Council issuing compulsory purchase order – Land to provide access road – Inspector recommending non-confirmation of order – Secretary of State not accepting recommendation and confirming order – Application for decision to be quashed – Whether Secretary of State properly making decision – Application dismissed
The second respondents, Wigan Metropolitan Borough Council, issued the Wigan Frith Street Compulsory Purchase Order 1998 (the order), which related to 1.25ha of land (the land) situated adjacent to Frith Street, Wigan. The council proposed that the land should be used for the provision of a second access road to Robin Park, Wigan’s new football and rugby stadium. The access would lead into, or be part of, an extensive adjacent scheme known as the Saddle Junction Improvement Scheme. The land included plot 3, which contained a waste transfer station, storage of reclaimed soil and hardcore, a weighbridge, car park and plant storage area together with offices that administered the waste transfer and recycling business and also a skip-hire business operated by the claimant objector on land on the opposite side of Frith Street. A public inquiry into an application to confirm the order was held by an inspector. The applicant claimed that the acquisition of plot 3 would effectively render impossible the business carried on from it and the adjoining land. The inspector recommended that the order should not be confirmed. The Secretary of State did not accept the recommendation and confirmed the order. The applicant applied for the decision to be quashed. It was submitted that the Secretary of State had: first, failed to give any adequate or intelligible reasons for his decision; second, had not taken into account or had disregarded material considerations; and third, applied the wrong statutory test.
Held: The application was dismissed.
1. The Secretary of State had distinguished the loss of the business as a material consideration and had carried out a balancing or weighing exercise and concluded that the business losses were outweighed by the public interest of proper planning in the area.
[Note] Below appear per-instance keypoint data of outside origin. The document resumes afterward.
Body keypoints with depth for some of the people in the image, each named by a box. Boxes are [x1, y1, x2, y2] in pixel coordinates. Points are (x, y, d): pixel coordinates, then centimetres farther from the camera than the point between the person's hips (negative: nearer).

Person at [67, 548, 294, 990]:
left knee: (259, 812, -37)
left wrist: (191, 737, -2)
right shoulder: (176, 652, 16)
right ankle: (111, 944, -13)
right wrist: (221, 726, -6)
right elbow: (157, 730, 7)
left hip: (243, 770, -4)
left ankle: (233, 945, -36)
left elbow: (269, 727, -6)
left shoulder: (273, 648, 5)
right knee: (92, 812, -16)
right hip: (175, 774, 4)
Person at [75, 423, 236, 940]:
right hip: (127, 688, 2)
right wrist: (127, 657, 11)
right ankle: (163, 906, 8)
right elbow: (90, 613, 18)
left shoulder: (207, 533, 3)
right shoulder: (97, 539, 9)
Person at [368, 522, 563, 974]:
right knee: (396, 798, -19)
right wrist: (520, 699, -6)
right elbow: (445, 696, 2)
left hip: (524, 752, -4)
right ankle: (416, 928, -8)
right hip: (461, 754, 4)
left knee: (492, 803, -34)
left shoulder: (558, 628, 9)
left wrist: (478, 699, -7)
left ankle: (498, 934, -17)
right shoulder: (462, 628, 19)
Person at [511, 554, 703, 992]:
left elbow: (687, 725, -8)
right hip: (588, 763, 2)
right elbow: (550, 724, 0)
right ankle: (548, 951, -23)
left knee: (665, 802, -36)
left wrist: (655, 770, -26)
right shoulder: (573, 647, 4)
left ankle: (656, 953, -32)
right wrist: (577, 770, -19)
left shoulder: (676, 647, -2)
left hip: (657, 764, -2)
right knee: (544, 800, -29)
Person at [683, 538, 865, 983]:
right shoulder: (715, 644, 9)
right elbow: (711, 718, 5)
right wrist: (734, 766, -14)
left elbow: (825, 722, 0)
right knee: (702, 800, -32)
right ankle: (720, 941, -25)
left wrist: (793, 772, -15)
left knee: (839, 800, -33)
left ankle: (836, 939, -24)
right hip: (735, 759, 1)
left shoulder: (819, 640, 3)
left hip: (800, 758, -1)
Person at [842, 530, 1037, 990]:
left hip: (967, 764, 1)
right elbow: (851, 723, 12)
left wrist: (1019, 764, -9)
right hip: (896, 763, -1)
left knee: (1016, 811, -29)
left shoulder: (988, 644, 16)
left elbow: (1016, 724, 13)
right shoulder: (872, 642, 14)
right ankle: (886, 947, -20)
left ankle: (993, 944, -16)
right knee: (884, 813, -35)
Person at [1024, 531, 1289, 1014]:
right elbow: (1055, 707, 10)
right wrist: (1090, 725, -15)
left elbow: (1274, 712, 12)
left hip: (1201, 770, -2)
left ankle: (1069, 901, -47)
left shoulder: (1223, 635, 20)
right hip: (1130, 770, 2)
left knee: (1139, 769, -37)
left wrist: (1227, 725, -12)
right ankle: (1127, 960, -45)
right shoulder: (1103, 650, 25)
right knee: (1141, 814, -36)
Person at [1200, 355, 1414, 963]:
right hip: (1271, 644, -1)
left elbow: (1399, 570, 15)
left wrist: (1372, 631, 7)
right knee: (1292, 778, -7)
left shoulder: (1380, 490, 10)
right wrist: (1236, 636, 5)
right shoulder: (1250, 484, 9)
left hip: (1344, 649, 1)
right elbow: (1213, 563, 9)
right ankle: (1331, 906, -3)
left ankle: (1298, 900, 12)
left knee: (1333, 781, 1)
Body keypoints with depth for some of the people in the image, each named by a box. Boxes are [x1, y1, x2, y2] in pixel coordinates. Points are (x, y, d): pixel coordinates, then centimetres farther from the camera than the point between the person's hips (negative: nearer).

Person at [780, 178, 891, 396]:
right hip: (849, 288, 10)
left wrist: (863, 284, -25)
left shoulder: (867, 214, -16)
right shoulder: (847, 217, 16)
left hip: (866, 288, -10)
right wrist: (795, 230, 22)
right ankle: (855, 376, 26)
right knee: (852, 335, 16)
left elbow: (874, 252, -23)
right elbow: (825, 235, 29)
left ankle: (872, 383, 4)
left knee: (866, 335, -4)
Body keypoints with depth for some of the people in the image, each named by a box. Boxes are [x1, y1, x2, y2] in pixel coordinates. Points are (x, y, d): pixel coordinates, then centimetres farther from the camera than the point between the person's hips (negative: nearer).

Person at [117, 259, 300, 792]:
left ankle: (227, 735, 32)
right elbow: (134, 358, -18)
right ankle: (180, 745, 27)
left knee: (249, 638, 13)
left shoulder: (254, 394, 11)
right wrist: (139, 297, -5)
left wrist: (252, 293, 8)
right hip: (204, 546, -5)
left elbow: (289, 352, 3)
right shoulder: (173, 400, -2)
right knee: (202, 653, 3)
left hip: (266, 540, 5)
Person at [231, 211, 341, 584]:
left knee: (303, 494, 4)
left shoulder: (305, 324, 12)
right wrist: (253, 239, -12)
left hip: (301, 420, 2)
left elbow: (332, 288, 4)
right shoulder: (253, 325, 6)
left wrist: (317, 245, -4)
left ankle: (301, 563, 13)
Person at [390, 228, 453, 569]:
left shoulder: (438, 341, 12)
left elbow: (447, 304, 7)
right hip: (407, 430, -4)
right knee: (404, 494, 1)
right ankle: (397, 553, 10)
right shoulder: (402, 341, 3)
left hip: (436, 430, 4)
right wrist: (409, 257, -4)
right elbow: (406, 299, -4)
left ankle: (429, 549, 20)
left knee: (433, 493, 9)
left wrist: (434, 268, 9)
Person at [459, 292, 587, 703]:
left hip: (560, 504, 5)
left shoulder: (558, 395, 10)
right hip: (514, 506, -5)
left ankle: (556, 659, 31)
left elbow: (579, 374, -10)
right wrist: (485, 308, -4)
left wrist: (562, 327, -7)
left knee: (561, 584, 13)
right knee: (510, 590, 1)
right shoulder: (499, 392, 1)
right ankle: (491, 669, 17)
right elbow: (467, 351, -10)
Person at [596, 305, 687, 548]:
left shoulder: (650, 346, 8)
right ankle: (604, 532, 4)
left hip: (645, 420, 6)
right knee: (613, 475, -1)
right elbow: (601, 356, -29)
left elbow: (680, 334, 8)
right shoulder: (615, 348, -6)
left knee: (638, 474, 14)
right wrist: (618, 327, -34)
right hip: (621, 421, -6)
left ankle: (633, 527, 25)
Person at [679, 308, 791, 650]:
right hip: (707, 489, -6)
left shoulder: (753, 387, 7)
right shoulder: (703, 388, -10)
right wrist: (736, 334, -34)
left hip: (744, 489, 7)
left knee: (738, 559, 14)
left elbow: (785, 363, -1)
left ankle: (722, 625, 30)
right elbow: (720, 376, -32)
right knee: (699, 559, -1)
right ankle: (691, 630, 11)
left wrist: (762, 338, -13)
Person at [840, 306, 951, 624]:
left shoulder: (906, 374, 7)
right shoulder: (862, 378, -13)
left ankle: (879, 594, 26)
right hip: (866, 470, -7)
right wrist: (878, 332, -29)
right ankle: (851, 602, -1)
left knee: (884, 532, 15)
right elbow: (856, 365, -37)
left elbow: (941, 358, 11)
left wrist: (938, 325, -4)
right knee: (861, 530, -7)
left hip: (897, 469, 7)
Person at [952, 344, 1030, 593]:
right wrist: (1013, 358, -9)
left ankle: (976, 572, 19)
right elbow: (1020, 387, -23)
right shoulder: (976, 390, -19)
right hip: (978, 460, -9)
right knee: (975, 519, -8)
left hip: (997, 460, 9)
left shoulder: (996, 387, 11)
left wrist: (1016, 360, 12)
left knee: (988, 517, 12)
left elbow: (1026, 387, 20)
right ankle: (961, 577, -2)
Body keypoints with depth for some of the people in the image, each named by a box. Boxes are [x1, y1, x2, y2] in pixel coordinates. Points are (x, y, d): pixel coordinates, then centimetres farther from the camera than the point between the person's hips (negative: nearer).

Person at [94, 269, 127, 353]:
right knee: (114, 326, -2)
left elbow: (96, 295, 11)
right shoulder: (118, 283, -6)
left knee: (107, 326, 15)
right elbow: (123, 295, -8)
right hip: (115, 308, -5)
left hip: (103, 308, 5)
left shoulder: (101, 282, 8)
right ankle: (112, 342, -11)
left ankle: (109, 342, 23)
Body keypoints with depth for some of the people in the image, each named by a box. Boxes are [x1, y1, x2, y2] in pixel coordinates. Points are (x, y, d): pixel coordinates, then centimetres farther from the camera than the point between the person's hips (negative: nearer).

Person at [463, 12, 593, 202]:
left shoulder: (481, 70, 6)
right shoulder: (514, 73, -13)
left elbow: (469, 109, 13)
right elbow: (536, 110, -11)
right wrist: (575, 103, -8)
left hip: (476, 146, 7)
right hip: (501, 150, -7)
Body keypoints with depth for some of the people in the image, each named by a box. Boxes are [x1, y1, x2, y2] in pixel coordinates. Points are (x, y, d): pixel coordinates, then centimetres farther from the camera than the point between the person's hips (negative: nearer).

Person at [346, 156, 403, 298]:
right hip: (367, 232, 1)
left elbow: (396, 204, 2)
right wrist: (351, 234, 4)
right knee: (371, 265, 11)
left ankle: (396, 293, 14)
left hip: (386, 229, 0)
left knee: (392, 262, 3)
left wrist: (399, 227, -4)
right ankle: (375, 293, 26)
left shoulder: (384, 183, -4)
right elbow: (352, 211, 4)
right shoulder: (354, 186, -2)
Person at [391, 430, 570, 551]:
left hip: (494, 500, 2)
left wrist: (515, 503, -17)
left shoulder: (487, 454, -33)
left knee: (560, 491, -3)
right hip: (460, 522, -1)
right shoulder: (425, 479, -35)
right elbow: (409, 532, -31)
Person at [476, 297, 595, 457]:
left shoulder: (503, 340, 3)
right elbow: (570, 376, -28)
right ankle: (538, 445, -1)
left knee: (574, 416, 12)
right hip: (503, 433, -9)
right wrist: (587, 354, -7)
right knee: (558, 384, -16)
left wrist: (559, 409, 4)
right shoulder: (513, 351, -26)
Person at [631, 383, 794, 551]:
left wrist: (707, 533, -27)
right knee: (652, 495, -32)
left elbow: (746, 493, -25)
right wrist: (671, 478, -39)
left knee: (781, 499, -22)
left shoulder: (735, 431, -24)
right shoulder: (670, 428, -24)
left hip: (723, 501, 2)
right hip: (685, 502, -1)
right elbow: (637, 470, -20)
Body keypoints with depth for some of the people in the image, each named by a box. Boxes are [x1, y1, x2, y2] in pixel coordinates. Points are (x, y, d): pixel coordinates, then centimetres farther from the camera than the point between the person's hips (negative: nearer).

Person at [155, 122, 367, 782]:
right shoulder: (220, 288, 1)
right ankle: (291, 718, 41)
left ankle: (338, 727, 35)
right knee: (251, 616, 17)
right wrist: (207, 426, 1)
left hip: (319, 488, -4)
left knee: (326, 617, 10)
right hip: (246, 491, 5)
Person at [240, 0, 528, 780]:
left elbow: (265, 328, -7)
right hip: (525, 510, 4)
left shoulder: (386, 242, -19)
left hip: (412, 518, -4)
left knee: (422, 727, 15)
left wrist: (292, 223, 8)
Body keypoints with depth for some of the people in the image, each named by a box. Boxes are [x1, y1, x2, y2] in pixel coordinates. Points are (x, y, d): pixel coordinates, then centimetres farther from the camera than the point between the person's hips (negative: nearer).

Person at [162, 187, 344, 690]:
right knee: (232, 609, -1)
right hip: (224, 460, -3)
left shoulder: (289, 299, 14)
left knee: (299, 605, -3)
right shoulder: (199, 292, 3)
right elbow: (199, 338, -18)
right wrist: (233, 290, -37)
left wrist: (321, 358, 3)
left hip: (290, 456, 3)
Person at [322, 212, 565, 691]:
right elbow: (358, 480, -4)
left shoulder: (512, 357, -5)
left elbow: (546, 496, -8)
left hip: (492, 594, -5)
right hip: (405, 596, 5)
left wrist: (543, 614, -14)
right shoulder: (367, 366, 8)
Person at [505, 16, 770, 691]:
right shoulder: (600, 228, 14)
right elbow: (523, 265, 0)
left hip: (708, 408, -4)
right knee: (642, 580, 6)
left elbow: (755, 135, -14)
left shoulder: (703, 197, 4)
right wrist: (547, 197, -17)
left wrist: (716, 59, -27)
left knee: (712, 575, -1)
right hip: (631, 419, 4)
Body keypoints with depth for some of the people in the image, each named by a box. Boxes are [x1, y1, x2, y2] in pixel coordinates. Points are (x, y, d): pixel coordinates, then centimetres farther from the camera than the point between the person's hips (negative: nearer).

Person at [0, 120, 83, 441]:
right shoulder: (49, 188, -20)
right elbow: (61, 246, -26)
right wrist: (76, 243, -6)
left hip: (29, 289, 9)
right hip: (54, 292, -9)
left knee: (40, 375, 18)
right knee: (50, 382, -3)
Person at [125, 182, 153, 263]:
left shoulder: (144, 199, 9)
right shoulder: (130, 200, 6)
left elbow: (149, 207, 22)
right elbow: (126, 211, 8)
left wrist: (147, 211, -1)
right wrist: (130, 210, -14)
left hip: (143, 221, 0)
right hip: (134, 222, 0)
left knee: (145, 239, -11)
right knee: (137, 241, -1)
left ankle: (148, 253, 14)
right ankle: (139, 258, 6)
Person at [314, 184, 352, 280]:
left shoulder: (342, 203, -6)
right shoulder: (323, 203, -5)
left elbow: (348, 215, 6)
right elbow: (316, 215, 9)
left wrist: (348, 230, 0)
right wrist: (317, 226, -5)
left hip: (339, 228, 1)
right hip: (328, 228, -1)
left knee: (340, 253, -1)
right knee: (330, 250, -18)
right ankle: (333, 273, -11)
He had fully discussed the issue that the road scheme departed from the development plan in his decision letter and there was no reason to suggest that it had not been in his mind throughout.
2. Looking at the decision letter as a whole, it could not be concluded that the Secretary of State had applied the wrong statutory test.
John Barrett (instructed by Platt & Fishwick, of Wigan) appeared for the applicant; Ashley Underwood (instructed the Treasury Solicitor) appeared for the first respondent, the Secretary of State for the Environment, Transport and the Regions; the second respondents, Wigan Metropolitan Borough Council, did not appear and were not represented.